Construction of the Don Sahong hydropower project in southern Laos is likely to decimate an already dwindling population of critically endangered Mekong dolphins, according to a World Wildlife Fund science brief published today.
About 85 dolphins inhabit a deep-water pool restricted to a stretch of the Mekong River mainstream that runs through northeastern Cambodia – an area that will witness intense industrial activity if the dam moves forward, WWF-Cambodia country director Chhith Sam Ath said.
“Plans to construct the Don Sahong dam in a channel immediately upstream from these dolphins will likely hasten their disappearance from the Mekong,” Sam Ath said.
“The dam’s impacts on the dolphins probably cannot be mitigated, and certainly not through the limited and vague plans outlined in the project’s environmental impact assessment,” he added.
The company’s environmental impact assessment published last year offers ways to mitigate risks to dolphins, including deepening a neighbouring channel to provide an alternative dry-season fish passage.
However, the excavation necessary to deepen the channel would require explosives that create strong percussive forces that could potentially kill the dolphins, Gerry Ryan, a technical adviser to WWF-Cambodia, wrote in the brief.
“If nearby explosions do not kill dolphins outright, injury could severely compromise the animals’ ability to find food, navigate or communicate, indirectly causing their death,” the brief states.
According to the Mekong River Commission’s assessment, the excavation process would require explosives to clear 1.9 million cubic metres of sediment from the riverbed, an amount capable of devastating the river’s ecosystem.
Construction is also likely to indirectly affect the dolphin population by disrupting sediment and water flow and interrupting fish migration, said Ame Trandem, Southeast Asia program director for International Rivers.
Dam builder Mega First Corporation Berhad did not respond to questions before press time.

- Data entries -
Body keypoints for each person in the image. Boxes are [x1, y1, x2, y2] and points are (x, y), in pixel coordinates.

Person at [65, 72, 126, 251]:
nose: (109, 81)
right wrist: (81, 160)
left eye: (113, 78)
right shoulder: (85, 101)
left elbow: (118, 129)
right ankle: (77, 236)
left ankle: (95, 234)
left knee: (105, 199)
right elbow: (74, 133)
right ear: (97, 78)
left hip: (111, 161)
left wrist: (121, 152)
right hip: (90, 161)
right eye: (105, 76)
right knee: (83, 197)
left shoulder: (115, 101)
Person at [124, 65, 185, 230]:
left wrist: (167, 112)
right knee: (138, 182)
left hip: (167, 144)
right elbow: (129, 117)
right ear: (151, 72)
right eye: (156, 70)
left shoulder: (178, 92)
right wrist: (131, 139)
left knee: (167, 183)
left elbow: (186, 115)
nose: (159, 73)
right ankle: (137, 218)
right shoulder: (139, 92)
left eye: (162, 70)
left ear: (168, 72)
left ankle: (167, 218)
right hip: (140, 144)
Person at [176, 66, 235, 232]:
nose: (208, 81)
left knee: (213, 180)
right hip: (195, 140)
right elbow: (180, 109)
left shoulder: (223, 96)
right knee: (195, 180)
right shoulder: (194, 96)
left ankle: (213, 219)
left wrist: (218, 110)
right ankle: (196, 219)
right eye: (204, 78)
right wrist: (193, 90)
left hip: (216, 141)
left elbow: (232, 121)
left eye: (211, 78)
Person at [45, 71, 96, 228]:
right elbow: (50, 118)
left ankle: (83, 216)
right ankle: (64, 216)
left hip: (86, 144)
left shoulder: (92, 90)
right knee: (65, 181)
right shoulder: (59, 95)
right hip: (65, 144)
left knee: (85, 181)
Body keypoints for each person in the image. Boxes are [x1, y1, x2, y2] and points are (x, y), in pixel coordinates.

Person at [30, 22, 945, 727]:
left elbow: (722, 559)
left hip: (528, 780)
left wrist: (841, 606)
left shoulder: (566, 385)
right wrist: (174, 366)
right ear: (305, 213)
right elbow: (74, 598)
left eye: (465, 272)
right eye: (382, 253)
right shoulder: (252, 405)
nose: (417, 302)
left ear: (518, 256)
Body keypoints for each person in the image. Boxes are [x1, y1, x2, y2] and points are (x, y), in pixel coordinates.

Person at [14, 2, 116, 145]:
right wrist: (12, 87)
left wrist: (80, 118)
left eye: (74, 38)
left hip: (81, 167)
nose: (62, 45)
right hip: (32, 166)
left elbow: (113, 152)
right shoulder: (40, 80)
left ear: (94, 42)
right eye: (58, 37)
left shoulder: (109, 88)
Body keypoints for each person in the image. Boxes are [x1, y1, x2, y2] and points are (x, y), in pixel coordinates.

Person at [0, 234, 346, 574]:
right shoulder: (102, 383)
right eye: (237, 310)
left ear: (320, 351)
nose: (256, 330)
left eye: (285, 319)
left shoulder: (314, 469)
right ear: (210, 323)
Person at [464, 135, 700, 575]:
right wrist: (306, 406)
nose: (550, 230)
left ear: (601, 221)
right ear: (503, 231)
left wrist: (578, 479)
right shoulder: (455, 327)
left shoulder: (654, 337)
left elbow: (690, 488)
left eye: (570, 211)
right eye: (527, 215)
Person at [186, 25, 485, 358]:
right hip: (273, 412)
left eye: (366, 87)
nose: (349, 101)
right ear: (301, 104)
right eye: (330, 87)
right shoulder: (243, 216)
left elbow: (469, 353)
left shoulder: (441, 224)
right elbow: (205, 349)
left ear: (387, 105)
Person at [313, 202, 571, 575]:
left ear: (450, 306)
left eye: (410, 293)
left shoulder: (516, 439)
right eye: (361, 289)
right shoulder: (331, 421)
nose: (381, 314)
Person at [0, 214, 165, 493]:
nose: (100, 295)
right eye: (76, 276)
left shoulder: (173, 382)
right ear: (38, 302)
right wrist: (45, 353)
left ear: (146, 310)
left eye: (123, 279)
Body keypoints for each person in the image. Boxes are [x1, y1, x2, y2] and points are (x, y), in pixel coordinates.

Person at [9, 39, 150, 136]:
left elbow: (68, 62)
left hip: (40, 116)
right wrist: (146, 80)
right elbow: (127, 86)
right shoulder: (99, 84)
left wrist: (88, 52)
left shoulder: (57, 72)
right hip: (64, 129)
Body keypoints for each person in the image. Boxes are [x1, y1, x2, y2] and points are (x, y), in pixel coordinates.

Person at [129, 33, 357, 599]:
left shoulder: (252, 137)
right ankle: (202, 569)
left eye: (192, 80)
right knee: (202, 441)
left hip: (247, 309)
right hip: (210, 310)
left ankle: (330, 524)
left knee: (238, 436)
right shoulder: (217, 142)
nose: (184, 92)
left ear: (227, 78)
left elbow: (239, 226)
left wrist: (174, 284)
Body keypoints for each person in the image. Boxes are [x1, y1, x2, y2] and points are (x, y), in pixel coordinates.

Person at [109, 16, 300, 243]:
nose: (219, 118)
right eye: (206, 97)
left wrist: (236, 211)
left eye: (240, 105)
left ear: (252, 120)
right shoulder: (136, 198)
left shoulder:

- USING THE INFORMATION -
1. Using the article on the Don Sahong dam, decide whether each statement below agrees with it. Answer yes or no, and quote the words from the article that settle it.
(a) Roughly 85 dolphins live in a deep-water pool in northeastern Cambodia.
(b) Mega First Corporation Berhad answered questions before press time.
(c) The excavation would clear 1.9 million cubic metres of sediment from the riverbed.
2. Quote the article on the Don Sahong dam from "According to the" to "the river’s ecosystem.".
3. Answer these questions from the article on the Don Sahong dam.
(a) What is Gerry Ryan's role?
(b) What position does Ame Trandem hold?
(c) Where is the Don Sahong hydropower project being built?

- ANSWERS TO EACH TASK -
1.
(a) Yes: "About 85 dolphins inhabit a deep-water pool restricted to a stretch of the Mekong River mainstream that runs through northeastern Cambodia"
(b) No: "did not respond to questions before press time"
(c) Yes: "explosives to clear 1.9 million cubic metres of sediment from the riverbed"

2.
According to the Mekong River Commission’s assessment, the excavation process would require explosives to clear 1.9 million cubic metres of sediment from the riverbed, an amount capable of devastating the river’s ecosystem.

3.
(a) Technical adviser to WWF-Cambodia.
(b) Southeast Asia program director for International Rivers.
(c) Southern Laos.